• How to complete this task:
Tally the lines in the items below: how many contain the string "papier"? Reply with the number alone.

☆ ☆ ☆ ☆ ☆ ☆ ☆

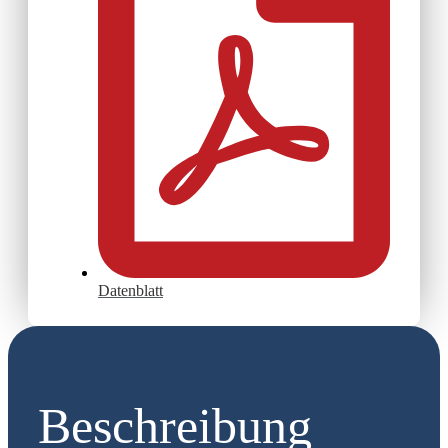
Datenblatt
Beschreibung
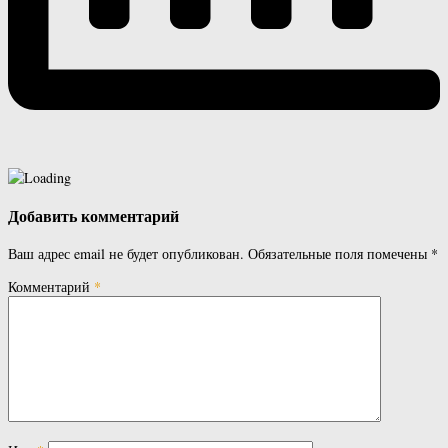
Добавить комментарий
Ваш адрес email не будет опубликован.
Обязательные поля помечены
*
Комментарий
*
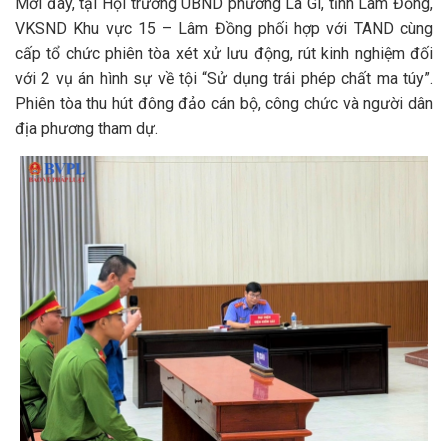
Mới đây, tại Hội trường UBND phường La Gi, tỉnh Lâm Đồng,
VKSND Khu vực 15 – Lâm Đồng phối hợp với TAND cùng
cấp tổ chức phiên tòa xét xử lưu động, rút kinh nghiệm đối
với 2 vụ án hình sự về tội “Sử dụng trái phép chất ma túy”.
Phiên tòa thu hút đông đảo cán bộ, công chức và người dân
địa phương tham dự.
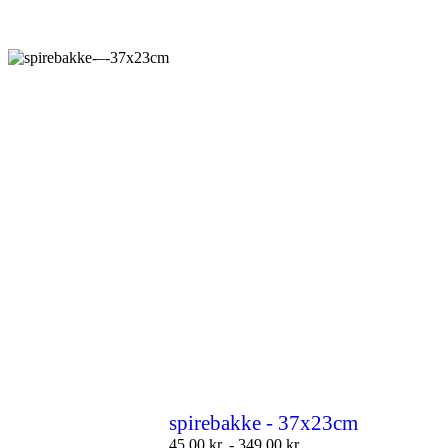
spirebakke - 37x23cm
45,00
kr.
-
349,00
kr.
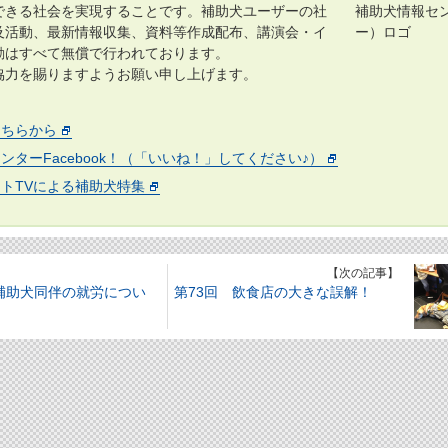
できる社会を実現することです。補助犬ユーザーの社
及活動、最新情報収集、資料等作成配布、講演会・イ
動はすべて無償で行われております。
力を賜りますようお願い申し上げます。
こちらから
ンターFacebook！（「いいね！」してください♪）
トTVによる補助犬特集
】
【次の記事】
 補助犬同伴の就労につい
第73回 飲食店の大きな誤解！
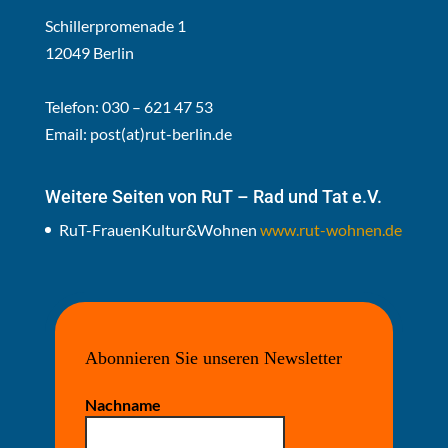
Schillerpromenade 1
12049 Berlin
Telefon: 030 – 621 47 53
Email:
post(at)rut-berlin.de
Weitere Seiten von RuT – Rad und Tat e.V.
RuT-FrauenKultur&Wohnen
www.rut-wohnen.de
Abonnieren Sie unseren Newsletter
Nachname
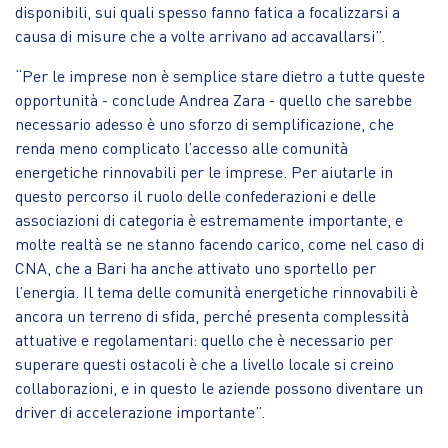
disponibili, sui quali spesso fanno fatica a focalizzarsi a
causa di misure che a volte arrivano ad accavallarsi”.
“Per le imprese non è semplice stare dietro a tutte queste
opportunità - conclude Andrea Zara - quello che sarebbe
necessario adesso è uno sforzo di semplificazione, che
renda meno complicato l’accesso alle comunità
energetiche rinnovabili per le imprese. Per aiutarle in
questo percorso il ruolo delle confederazioni e delle
associazioni di categoria è estremamente importante, e
molte realtà se ne stanno facendo carico, come nel caso di
CNA, che a Bari ha anche attivato uno sportello per
l’energia. Il tema delle comunità energetiche rinnovabili è
ancora un terreno di sfida, perché presenta complessità
attuative e regolamentari: quello che è necessario per
superare questi ostacoli è che a livello locale si creino
collaborazioni, e in questo le aziende possono diventare un
driver di accelerazione importante”.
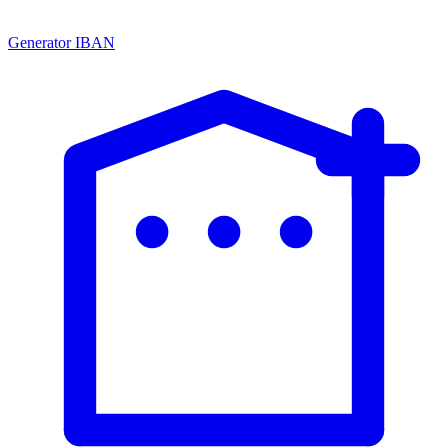
Generator IBAN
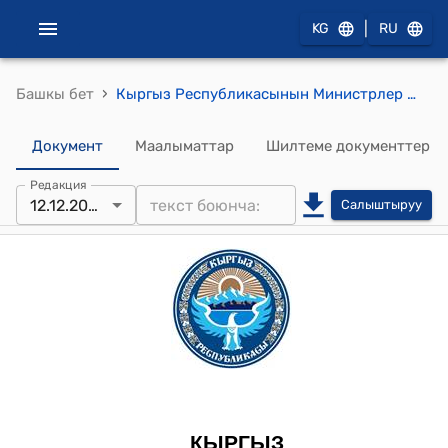
|
KG
RU
›
Башкы бет
Кыргыз Республикасынын Министрлер Кабинетинин 2023-жылдын 12-декабрындагы N 775-т (Кыргыз Республикасынын Министрлер Кабинетинин 2023-жылдын 23-майындагы N 267-т тескемесине өзгөртүү киргизүү тууралуу) тескемеси
Документ
Маалыматтар
Шилтеме документтер
Редакция
12.12.2023
Салыштыруу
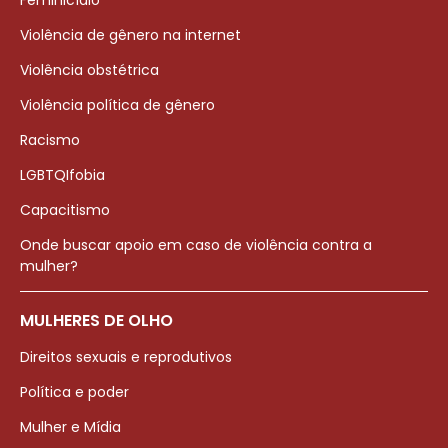
Feminicídio
Violência de gênero na internet
Violência obstétrica
Violência política de gênero
Racismo
LGBTQIfobia
Capacitismo
Onde buscar apoio em caso de violência contra a
mulher?
MULHERES DE OLHO
Direitos sexuais e reprodutivos
Política e poder
Mulher e Mídia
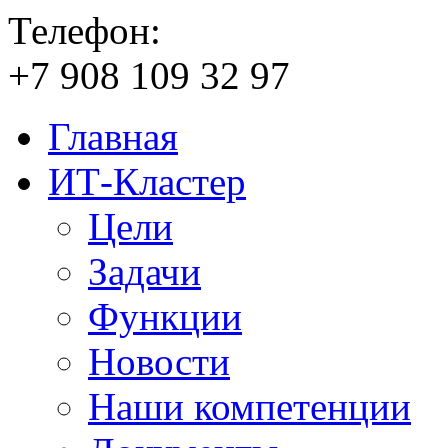
Телефон:
+7
908
109
32
97
Главная
ИТ-Кластер
Цели
Задачи
Функции
Новости
Наши компетенции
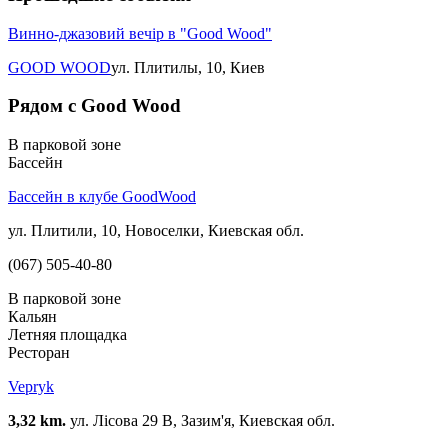
Винно-джазовий вечір в "Good Wood"
GOOD WOOD
ул. Плитилы, 10, Киев
Рядом с Good Wood
В парковой зоне
Бассейн
Бассейн в клубе GoodWood
ул. Плитили, 10, Новоселки, Киевская обл.
(067) 505-40-80
В парковой зоне
Кальян
Летняя площадка
Ресторан
Vepryk
3,32 km.
ул. Лісова 29 В, Зазим'я, Киевская обл.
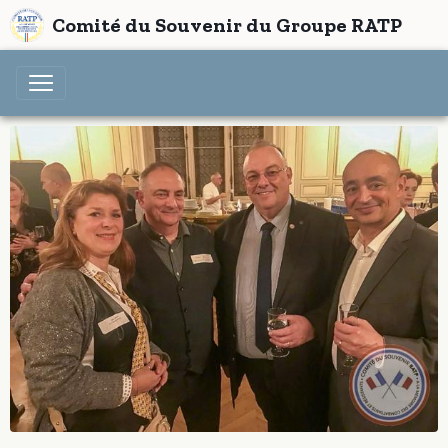
Comité du Souvenir du Groupe RATP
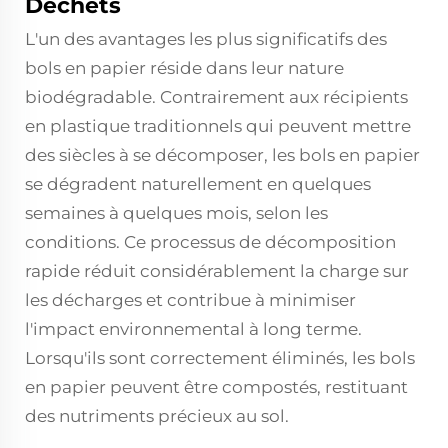
Déchets
L'un des avantages les plus significatifs des
bols en papier réside dans leur nature
biodégradable. Contrairement aux récipients
en plastique traditionnels qui peuvent mettre
des siècles à se décomposer, les bols en papier
se dégradent naturellement en quelques
semaines à quelques mois, selon les
conditions. Ce processus de décomposition
rapide réduit considérablement la charge sur
les décharges et contribue à minimiser
l'impact environnemental à long terme.
Lorsqu'ils sont correctement éliminés, les bols
en papier peuvent être compostés, restituant
des nutriments précieux au sol.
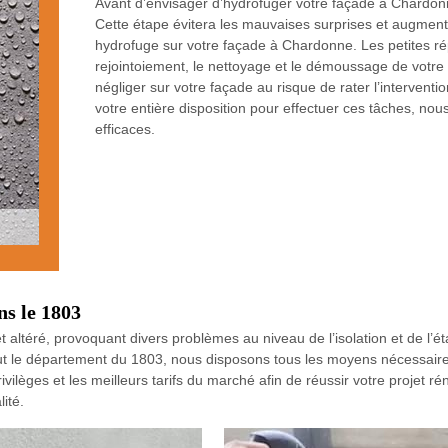
Avant d’envisager d’hydrofuger votre façade à Chardonn
Cette étape évitera les mauvaises surprises et augment
hydrofuge sur votre façade à Chardonne. Les petites répa
rejointoiement, le nettoyage et le démoussage de votre 
négliger sur votre façade au risque de rater l’intervent
votre entière disposition pour effectuer ces tâches, nou
efficaces.
ns le 1803
 altéré, provoquant divers problèmes au niveau de l’isolation et de l’é
ut le département du 1803, nous disposons tous les moyens nécessaires
ilèges et les meilleurs tarifs du marché afin de réussir votre projet 
ité.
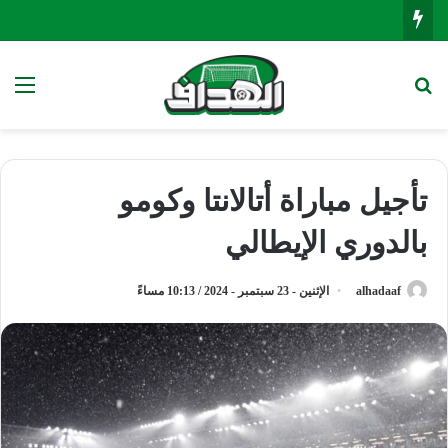
بحث عن
الق
تأجيل مباراة أتالانتا وكومو
بالدوري الإيطالي
alhadaaf
الإثنين - 23 سبتمبر - 2024 / 10:13 مساءً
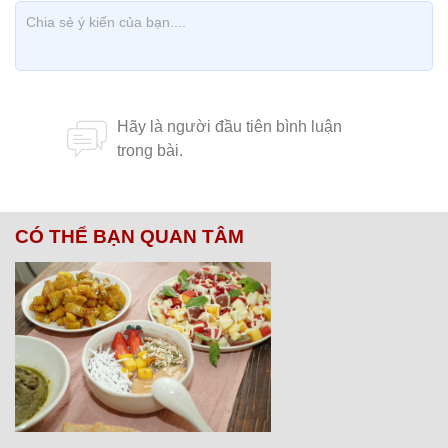
CÓ THỂ BẠN QUAN TÂM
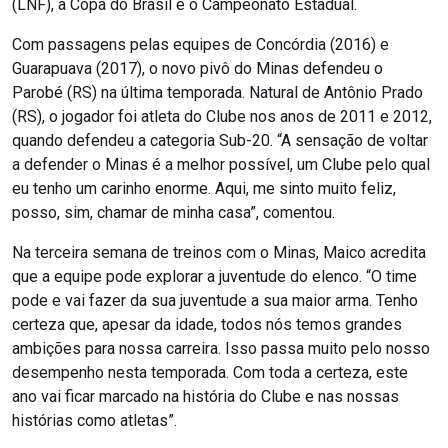
(LNF), a Copa do Brasil e o Campeonato Estadual.
Com passagens pelas equipes de Concórdia (2016) e
Guarapuava (2017), o novo pivô do Minas defendeu o
Parobé (RS) na última temporada. Natural de Antônio Prado
(RS), o jogador foi atleta do Clube nos anos de 2011 e 2012,
quando defendeu a categoria Sub-20. “A sensação de voltar
a defender o Minas é a melhor possível, um Clube pelo qual
eu tenho um carinho enorme. Aqui, me sinto muito feliz,
posso, sim, chamar de minha casa”, comentou.
Na terceira semana de treinos com o Minas, Maico acredita
que a equipe pode explorar a juventude do elenco. “O time
pode e vai fazer da sua juventude a sua maior arma. Tenho
certeza que, apesar da idade, todos nós temos grandes
ambições para nossa carreira. Isso passa muito pelo nosso
desempenho nesta temporada. Com toda a certeza, este
ano vai ficar marcado na história do Clube e nas nossas
histórias como atletas”.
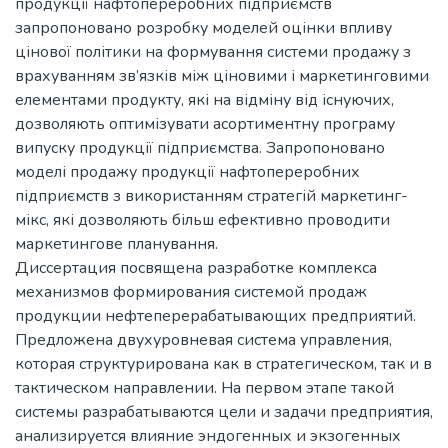
продукції нафтопереробних підприємств
запропоновано розробку моделей оцінки впливу
цінової політики на формування системи продажу з
врахуванням зв’язків між ціновими і маркетинговими
елементами продукту, які на відміну від існуючих,
дозволяють оптимізувати асортиментну програму
випуску продукції підприємства. Запропоновано
моделі продажу продукції нафтопереробних
підприємств з використанням стратегій маркетинг-
мікс, які дозволяють більш ефективно проводити
маркетингове планування.
Диссертация посвящена разработке комплекса
механизмов формирования системой продаж
продукции нефтеперерабатывающих предприятий.
Предложена двухуровневая система управления,
которая структурирована как в стратегическом, так и в
тактическом направлении. На первом этапе такой
системы разрабатываются цели и задачи предприятия,
анализируется влияние эндогенных и экзогенных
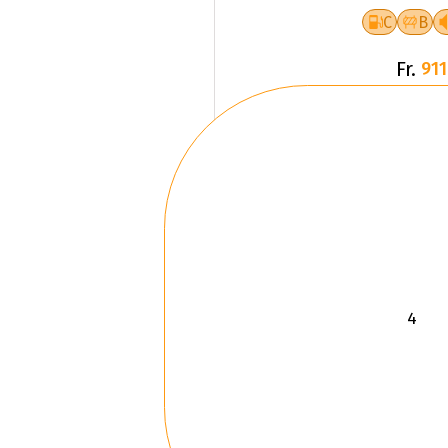
C
B
Fr.
911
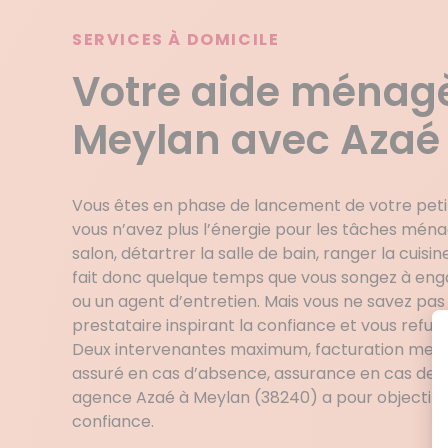
SERVICES À DOMICILE
Votre aide ménag
Meylan avec Azaé
Vous êtes en phase de lancement de votre petite
vous n’avez plus l’énergie pour les tâches mén
salon, détartrer la salle de bain, ranger la cuisin
fait donc quelque temps que vous songez à e
ou un agent d’entretien. Mais vous ne savez p
prestataire inspirant la confiance et vous refus
Deux intervenantes maximum, facturation men
assuré en cas d’absence, assurance en cas de b
agence Azaé à Meylan (38240) a pour objectif l’
confiance.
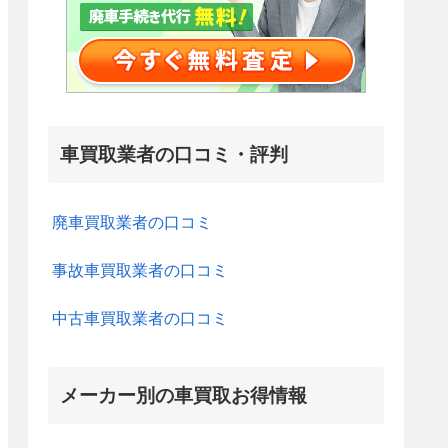
車買取業者の口コミ・評判
廃車買取業者の口コミ
事故車買取業者の口コミ
中古車買取業者の口コミ
メーカー別の車買取お得情報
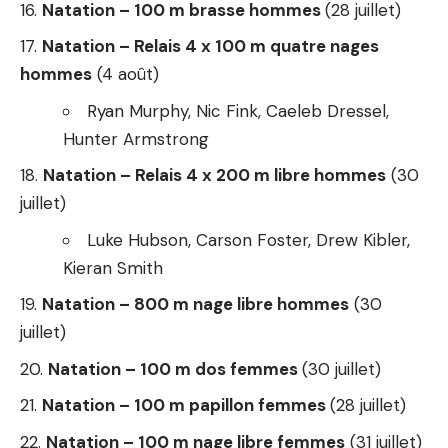
Natation – 100 m brasse hommes
(28 juillet)
Natation – Relais 4 x 100 m quatre nages
hommes
(4 août)
Ryan Murphy, Nic Fink, Caeleb Dressel,
Hunter Armstrong
Natation – Relais 4 x 200 m libre hommes
(30
juillet)
Luke Hubson, Carson Foster, Drew Kibler,
Kieran Smith
Natation – 800 m nage libre hommes
(30
juillet)
Natation – 100 m dos femmes
(30 juillet)
Natation – 100 m papillon femmes
(28 juillet)
Natation – 100 m nage libre femmes
(31 juillet)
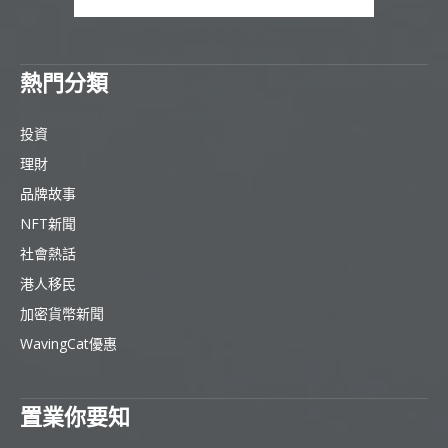
熱門分類
投資
理財
品牌故事
NFT新聞
社會熱話
港人移民
加密貨幣新聞
WavingCat優惠
置業你要知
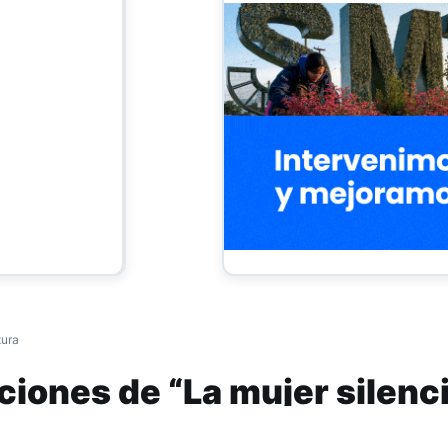
tura
ciones de “La mujer silenc
e Ben Jonson tendrá sus últimas funciones el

☆ ☆ ☆ ☆ ☆ ☆ ☆

• Written response:
3